Slightly rubbery, slightly sweet
enough bushel baskets to put away winter hunger
for about another year.
I remember the first time I canned in the barns,
tobacco barn burners gassed up blue,
I filled four steel washtubs with seventy pint jars each--
forty if they were quart sized Masons.
The barn itself layered in rafters
for hanging sticks
filled with great leaves of tobacco, green as beans.
Though soon to be gold and brown cured.
Now nowhere near Winston or Salems.
Not even close to American Spirit.
More likely Bull Durham and Drum.
Full flavor sticks hung all through the entire shingle barn,
above my head where I set gas to boil beans and
waited outside underneath the tin shade
resting on poles which were only sideways logs.

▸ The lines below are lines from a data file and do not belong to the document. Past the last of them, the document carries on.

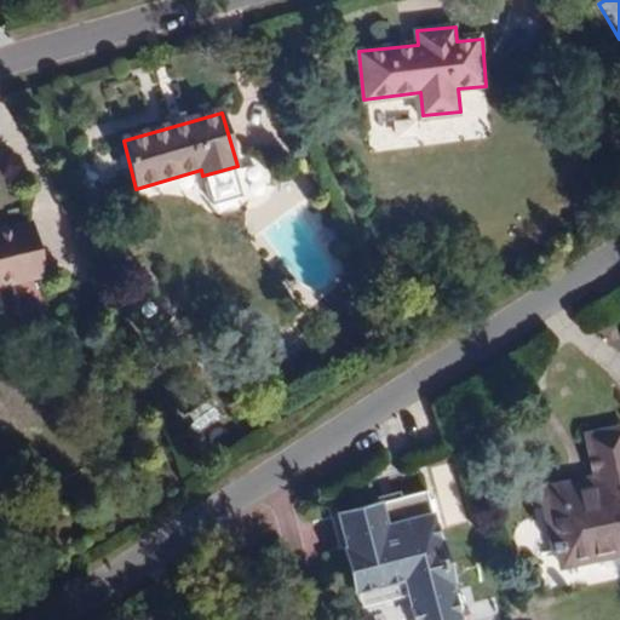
[(0,286),(49,275),(36,225),(0,233),(0,286)]
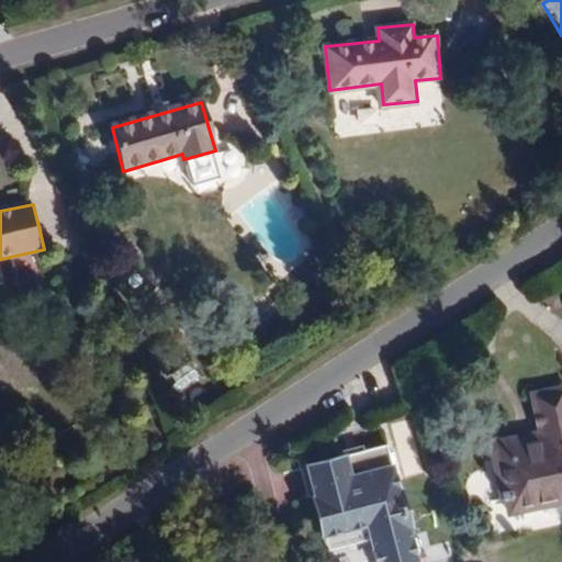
[(561,505),(561,422),(554,389),(518,396),(527,435),(481,445),(497,520),(561,505)]
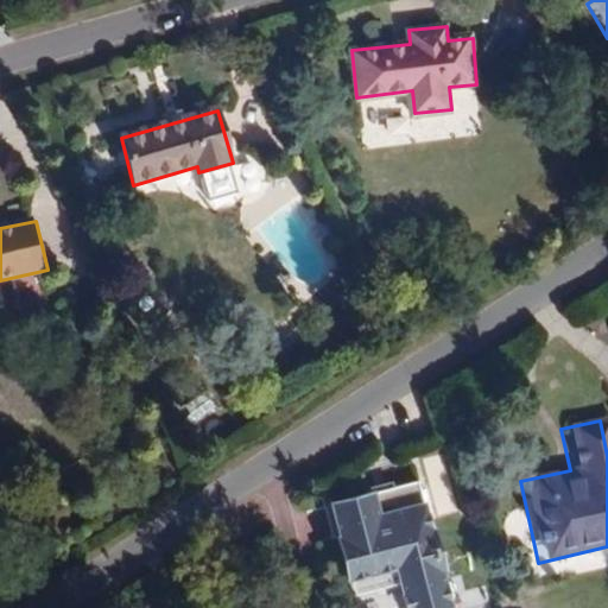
[(461,607),(438,494),(413,499),(416,510),(396,514),(393,502),(353,512),(367,589),(412,581),(415,596),(417,607),(461,607)]
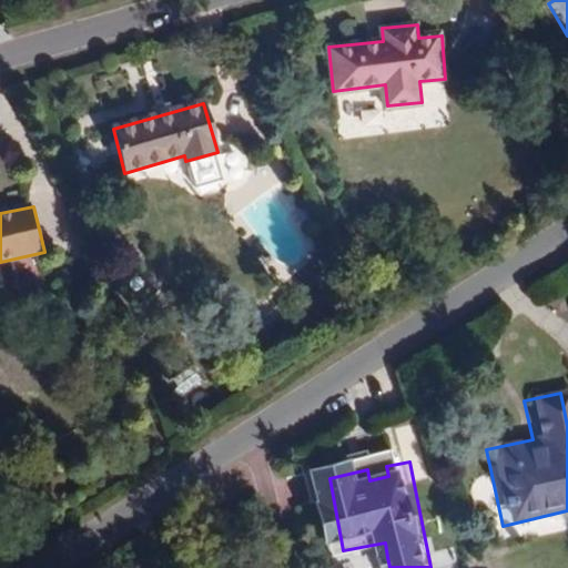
[(388,476),(386,466),(385,463),(366,466),(367,469),(369,480),(388,476)]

A wasp landed near my shoulder
Maybe it got cured inside the loft.
It was huge, black, hard and shiny, so
large the only dime in my pocket
barely marked its half trunk.
I remember ant lions tossing dust
up over the dead wasp
like a funeral.
And the funeral for the grandma down the road
how she’d spent so much time making this apron
I remember on my lap.
In a time where women don’t wear
aprons much anymore.
Published in Off Season City Pipe: Work (Minneapolis: Coffee House Press, 2005).